Although parity is an important risk factor for urinary incontinence (30), our results are consistent with the observation that the effects diminish and become negligible with older age (7,17). Multiple randomized controlled trials suggested worsening or no effect of estrogen upon urinary incontinence (31,32). However, estrogen cream was recommended in a 1996 guideline for incontinence treatment (33) and is increasingly used for vaginal symptoms since the Women’s Health Initiative discouraged routine oral estrogen use (34). Estrogen cream use was positively associated with any incontinence in our sample. Confounding by indication is possible. We found that 72% (51 of 71) of women using estrogen cream in the past year did so because of symptoms of vaginal dryness; however, further evaluation of this purported treatment is warranted.

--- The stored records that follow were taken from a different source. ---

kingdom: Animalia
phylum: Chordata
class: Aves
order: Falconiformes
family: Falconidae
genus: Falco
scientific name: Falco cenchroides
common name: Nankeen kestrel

Our results are cross-sectional, limiting the ability to fully evaluate temporal sequence, particularly for diabetes and BMI. Participant accrual from a study of UTI may have resulted in a higher-than- expected prevalence of urinary incontinence. Additionally, the prospective nature of the original study resulted in low participation rates, particularly among women with diabetes. If nonparticipants with diabetes were more ill, our estimate of incontinence in this group would be artificially low. Incontinence outcomes were self-reported; because women with diabetes may be less aware of mild incontinence symptoms (28), our ability to detect differences would be limited. Self-reported height and weight typically result in underestimation of BMI (35), thus the effect of BMI in this population may be greater than our analysis indicates. Similarly, diabetes duration, peripheral neuropathy, and retinopathy were also self-reported measures and may also be underreported, limiting our ability to detect their effects.

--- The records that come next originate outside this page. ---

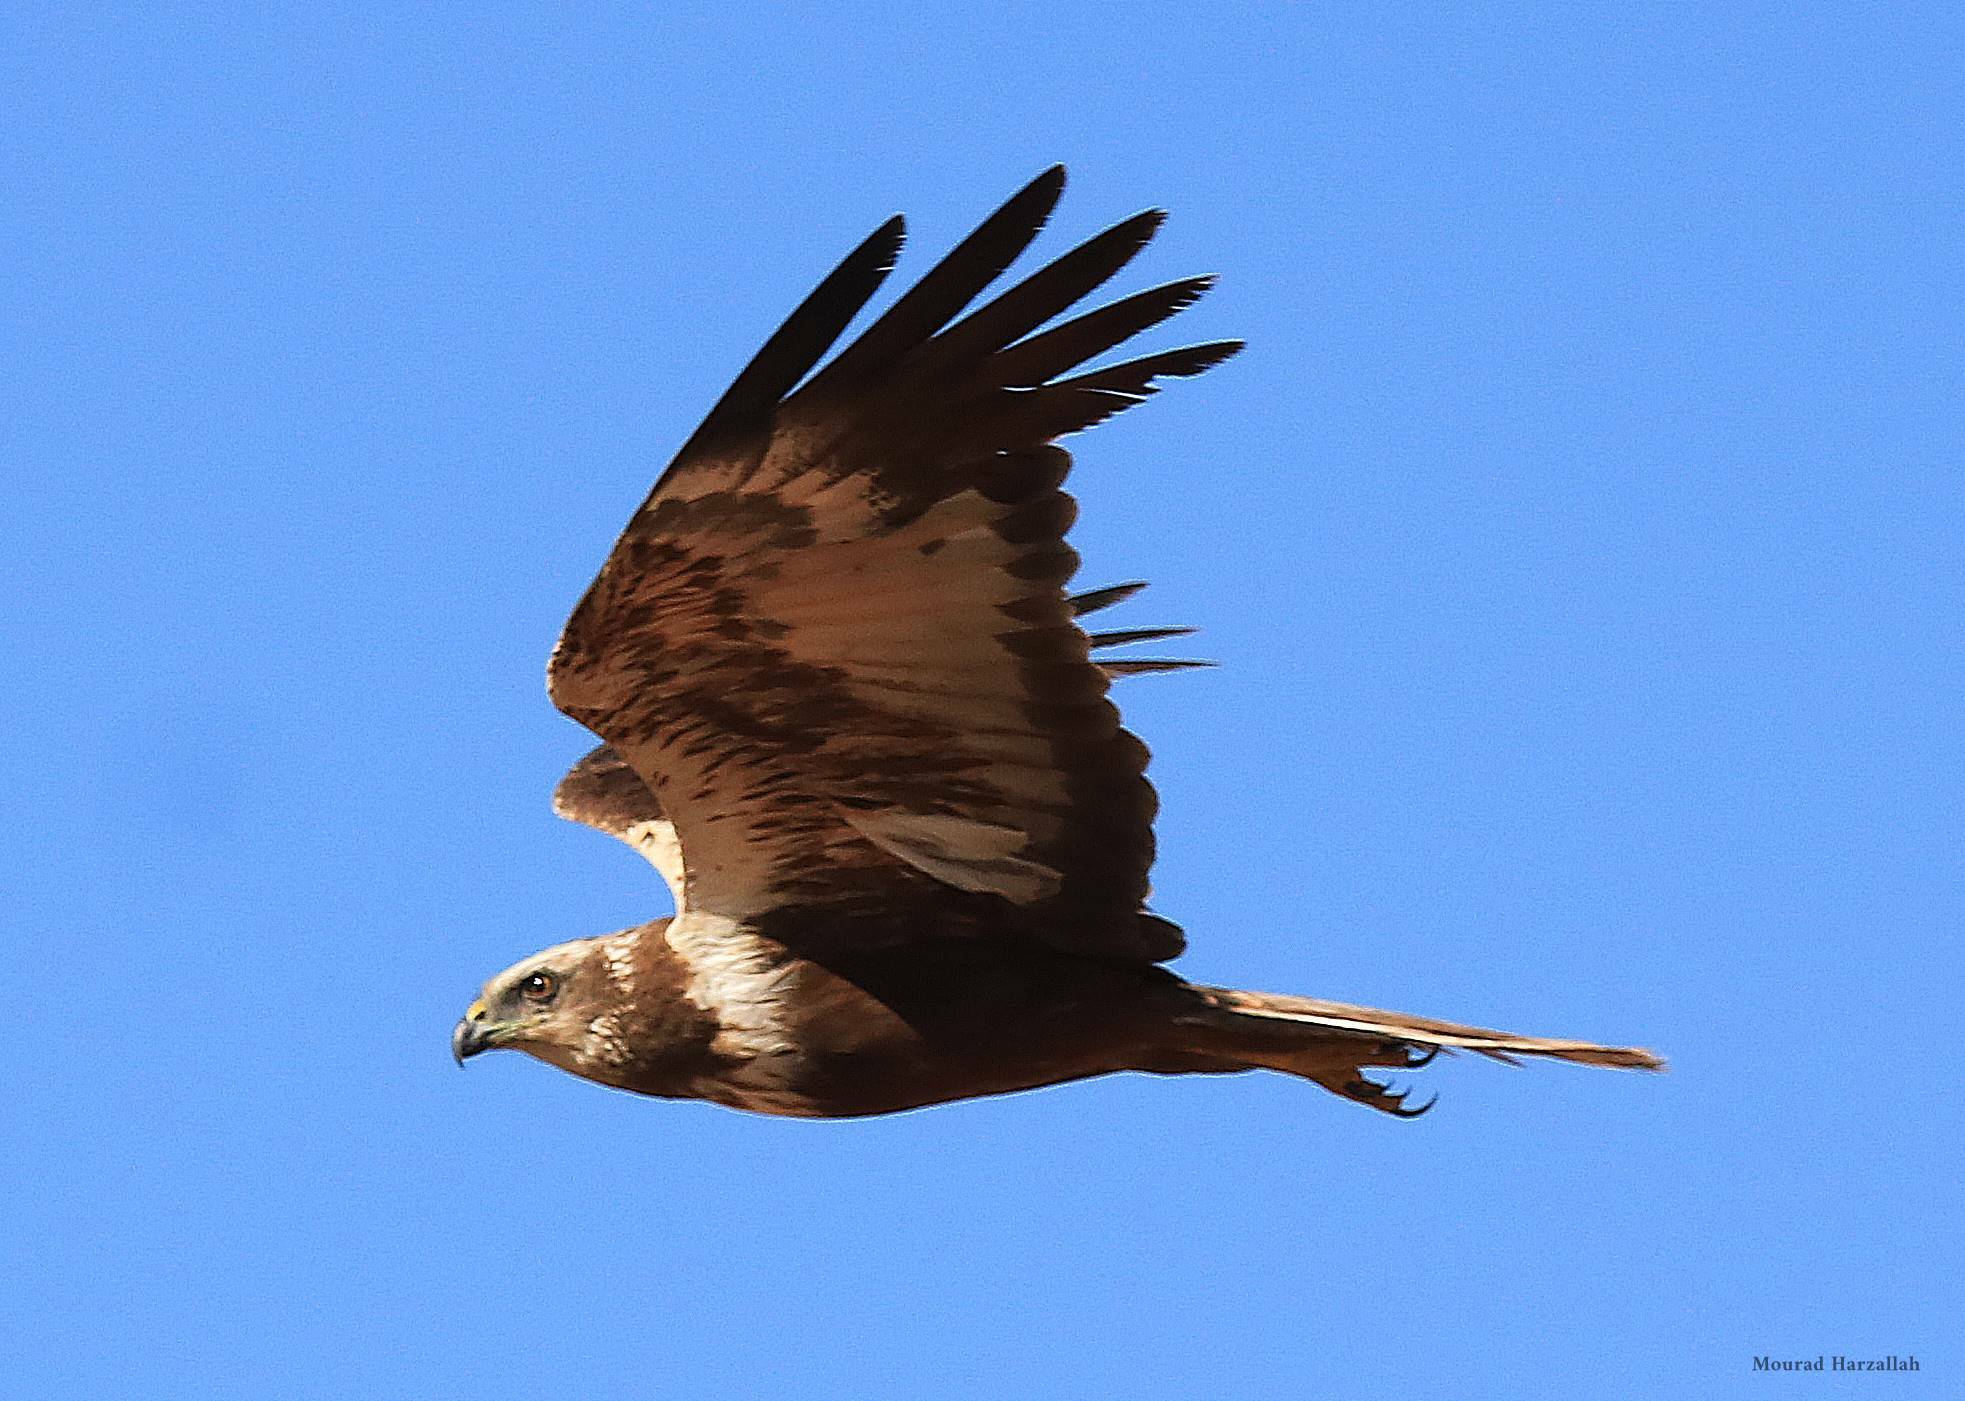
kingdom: Animalia
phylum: Chordata
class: Aves
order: Accipitriformes
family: Accipitridae
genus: Circus
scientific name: Circus aeruginosus
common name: Western marsh harrier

Study strengths include enrichment of this large population-based sample with women with diabetes and detailed information regarding diabetes characteristics. The approximation to a validated measure of incontinence severity demonstrated associations that were not apparent using a more general measure. Another strength was the ability to evaluate and adjust for a wide variety of confounding factors, including clinical measures of postvoid residual bladder volume, bacterial vaginal colonization, asymptomatic bacteriuria, and UTI, that are pertinent for women with diabetes.

In summary, urinary incontinence affects a majority of postmenopausal women. Women with diabetes have more severe incontinence and are more likely to use pads, be unable to completely empty the bladder, be unaware of leakage, and have discomfort with urination. Postvoid residual bladder volume plays no role in urinary incontinence among community-dwelling postmenopausal women, whereas BMI is the predominant factor associated with severe incontinence among diabetic women and is potentially modifiable with intervention.

This study was funded by the National Institutes of Health Grant RO1 DK43134 and is the result of work supported with resources from and the use of facilities at the VA Puget Sound, Seattle, WA. S.L.J. is a VA Health Services Research and Development fellow.